WHAT YOU NEED TO DO
a - According to the Practical Law case summary on the New York Convention, which court considered the request to enforce the arbitral award?
b - Say whether each statement below agrees with the Practical Law case summary on the New York Convention. Answer yes or no for each, and quote the words of the summary that decide it. (i) The arbitral award was rendered in Brazil. (ii) The summary was published in 2015. (iii) The summary is credited to Practical Law Arbitration.
c - Continue the Practical Law case summary on the New York Convention from where it stops.

New York Convention does not apply to arbitral award where parties never agreed to arbitrate (NY District Court) | Practical Law

New York Convention does not apply to arbitral award where parties never agreed to arbitrate (NY District Court) | Practical Law

In VRG Linhas Aereas S.A. v. MatlinPatterson Global Opportunities Partners II L.P., the US District Court for the Southern District of New York considered a request to enforce an arbitral award rendered in Brazil under the New York Convention.

New York Convention does not apply to arbitral award where parties never agreed to arbitrate (NY District Court)

by Practical Law Arbitration
Published on 09 Oct 2014USA (National/Federal)
In VRG Linhas Aereas S.A. v. MatlinPatterson Global Opportunities Partners II L.P., the US District Court for the Southern District of New York considered a request to enforce an arbitral award rendered in Brazil under the New York Convention.

EXTRACTED RECORDS
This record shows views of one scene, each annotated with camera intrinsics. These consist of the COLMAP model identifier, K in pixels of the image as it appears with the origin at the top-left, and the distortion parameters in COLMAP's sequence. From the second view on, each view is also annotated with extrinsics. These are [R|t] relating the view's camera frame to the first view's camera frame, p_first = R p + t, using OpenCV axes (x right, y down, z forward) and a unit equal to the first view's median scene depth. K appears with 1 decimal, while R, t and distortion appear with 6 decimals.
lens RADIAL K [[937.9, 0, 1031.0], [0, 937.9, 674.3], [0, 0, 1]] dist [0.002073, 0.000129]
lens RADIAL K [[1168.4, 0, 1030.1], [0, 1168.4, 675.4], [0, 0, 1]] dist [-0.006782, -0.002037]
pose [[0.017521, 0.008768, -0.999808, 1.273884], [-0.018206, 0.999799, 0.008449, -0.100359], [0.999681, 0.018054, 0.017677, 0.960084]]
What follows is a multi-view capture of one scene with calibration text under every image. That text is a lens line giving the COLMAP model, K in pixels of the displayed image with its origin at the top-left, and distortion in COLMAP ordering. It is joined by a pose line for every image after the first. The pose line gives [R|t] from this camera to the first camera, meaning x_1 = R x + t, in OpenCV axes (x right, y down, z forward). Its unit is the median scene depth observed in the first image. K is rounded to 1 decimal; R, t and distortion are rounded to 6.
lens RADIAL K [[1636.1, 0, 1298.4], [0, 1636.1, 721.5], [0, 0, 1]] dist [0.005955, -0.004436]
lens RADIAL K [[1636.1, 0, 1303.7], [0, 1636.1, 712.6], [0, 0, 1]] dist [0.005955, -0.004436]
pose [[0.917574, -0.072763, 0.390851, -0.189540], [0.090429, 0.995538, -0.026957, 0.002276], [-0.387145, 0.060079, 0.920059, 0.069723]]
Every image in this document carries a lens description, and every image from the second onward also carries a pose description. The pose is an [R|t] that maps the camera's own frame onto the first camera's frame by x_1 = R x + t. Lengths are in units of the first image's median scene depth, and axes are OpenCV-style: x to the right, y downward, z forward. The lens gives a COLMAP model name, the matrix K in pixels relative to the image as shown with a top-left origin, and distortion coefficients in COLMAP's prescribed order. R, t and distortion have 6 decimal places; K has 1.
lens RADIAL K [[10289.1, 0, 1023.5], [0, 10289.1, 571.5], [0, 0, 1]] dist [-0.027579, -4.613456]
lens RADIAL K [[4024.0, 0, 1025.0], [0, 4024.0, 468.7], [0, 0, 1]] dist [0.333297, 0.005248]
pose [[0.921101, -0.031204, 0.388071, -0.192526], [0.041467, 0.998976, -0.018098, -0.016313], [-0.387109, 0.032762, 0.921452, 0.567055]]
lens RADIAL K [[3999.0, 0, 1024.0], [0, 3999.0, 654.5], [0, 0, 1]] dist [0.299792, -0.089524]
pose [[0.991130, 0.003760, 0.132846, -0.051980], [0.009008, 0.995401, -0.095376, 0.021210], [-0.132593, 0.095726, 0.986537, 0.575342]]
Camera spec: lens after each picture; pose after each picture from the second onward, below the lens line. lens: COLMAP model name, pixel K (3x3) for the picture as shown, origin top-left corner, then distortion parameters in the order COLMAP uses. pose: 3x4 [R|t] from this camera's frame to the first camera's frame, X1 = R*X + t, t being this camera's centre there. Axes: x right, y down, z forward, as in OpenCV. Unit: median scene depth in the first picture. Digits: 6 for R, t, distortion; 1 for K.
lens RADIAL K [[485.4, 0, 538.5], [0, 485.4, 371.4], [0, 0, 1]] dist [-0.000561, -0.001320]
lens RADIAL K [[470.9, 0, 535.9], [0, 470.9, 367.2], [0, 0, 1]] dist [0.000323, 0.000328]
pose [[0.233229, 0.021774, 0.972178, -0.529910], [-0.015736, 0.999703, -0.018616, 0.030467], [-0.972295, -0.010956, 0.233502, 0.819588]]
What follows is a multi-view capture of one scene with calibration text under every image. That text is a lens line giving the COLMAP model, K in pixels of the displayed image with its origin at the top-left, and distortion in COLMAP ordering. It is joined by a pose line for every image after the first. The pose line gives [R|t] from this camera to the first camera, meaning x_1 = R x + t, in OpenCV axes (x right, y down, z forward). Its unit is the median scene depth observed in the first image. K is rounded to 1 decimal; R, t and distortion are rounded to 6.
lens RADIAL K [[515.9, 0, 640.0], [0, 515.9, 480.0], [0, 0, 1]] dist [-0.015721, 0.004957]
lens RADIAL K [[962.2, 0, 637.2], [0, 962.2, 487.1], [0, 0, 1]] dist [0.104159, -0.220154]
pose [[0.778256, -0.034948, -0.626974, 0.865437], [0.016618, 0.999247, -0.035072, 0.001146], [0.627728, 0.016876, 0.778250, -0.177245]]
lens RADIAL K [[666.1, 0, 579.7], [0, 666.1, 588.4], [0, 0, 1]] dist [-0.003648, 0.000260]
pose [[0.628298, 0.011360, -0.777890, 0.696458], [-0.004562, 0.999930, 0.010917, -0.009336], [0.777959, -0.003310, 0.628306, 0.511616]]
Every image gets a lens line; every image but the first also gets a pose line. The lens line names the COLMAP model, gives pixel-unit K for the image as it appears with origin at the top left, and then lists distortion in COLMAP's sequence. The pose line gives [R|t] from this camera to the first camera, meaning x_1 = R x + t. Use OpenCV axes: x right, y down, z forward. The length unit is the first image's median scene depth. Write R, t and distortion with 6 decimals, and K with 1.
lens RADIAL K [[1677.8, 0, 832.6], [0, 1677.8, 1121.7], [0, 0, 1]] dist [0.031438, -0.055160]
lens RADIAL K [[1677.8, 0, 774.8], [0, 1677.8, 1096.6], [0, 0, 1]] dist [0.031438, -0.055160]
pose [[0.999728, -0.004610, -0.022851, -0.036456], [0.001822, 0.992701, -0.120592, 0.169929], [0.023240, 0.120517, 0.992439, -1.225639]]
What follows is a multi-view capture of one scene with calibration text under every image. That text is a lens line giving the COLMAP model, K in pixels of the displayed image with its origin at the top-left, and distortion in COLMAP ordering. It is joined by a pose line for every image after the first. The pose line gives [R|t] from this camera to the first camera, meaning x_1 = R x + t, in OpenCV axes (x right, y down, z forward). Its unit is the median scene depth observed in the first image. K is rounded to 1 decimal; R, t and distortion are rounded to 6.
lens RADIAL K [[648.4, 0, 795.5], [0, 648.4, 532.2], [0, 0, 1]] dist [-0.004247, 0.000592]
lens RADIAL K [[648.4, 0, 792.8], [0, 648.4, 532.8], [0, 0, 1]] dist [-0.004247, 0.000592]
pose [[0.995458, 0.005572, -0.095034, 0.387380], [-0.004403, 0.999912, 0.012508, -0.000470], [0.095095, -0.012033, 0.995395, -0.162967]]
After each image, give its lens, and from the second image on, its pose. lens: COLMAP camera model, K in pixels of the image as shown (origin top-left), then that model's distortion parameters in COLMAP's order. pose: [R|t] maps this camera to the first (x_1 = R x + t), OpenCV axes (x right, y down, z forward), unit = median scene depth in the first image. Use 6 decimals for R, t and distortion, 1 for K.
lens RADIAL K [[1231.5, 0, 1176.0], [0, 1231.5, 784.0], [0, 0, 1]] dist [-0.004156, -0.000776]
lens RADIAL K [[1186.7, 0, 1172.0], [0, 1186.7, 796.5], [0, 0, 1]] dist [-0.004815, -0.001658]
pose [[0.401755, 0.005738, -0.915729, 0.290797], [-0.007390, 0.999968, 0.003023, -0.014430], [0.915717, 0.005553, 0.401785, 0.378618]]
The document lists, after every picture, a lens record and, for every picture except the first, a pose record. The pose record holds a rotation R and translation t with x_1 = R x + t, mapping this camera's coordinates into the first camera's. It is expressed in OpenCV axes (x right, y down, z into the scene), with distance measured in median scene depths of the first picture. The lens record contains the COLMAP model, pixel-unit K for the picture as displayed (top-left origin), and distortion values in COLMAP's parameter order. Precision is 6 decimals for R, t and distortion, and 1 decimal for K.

ANSWER LIST
a - The US District Court for the Southern District of New York.

b -
(i) Yes: "an arbitral award rendered in Brazil"
(ii) No: "Published on 09 Oct 2014"
(iii) Yes: "by Practical Law Arbitration"

c -
The US District Court for the Southern District of New York has refused to enforce airline VRG Linhas Aereas SA's (VRG) Brazilian arbitration award against MatlinPatterson Global Opportunity Partners (MatlinPatterson) over the airline's sale because the parties had not clearly and unmistakably agreed to arbitrate the question of arbitrability.
VRG is a subsidiary of Gol Linhas Aereas Inteligentes S.A. (Gol), a Brazilian airline, and is based in Brazil. MatlinPatterson is a New York-based private equity firm. Gol, through a subsidiary, GTI S.A. (GTI), acquired VRG in 2007 from two of MatlinPatterson's indirect subsidiaries, Varig Logistica S.A. and Volo do Brasil S.A., via a Share Purchase and Sale Agreement (Agreement). Several addenda to the Agreement were also executed, including Addendum 5, which is the only document MatlinPatterson signed.
Addendum 5 stated only that MatlinPatterson agreed not to compete with VRG or to invest in any of its competitors in the passenger airline market for three years. Although Addendum 5 did not mention arbitration, VRG argued that Addendum 5 incorporated by reference Section 14 of the Agreement, the arbitration clause. (For a detailed analysis of arbitration with non-signatories through incorporation of arbitration clauses by reference and other doctrines, see Article, Joining non-signatories to an arbitration.)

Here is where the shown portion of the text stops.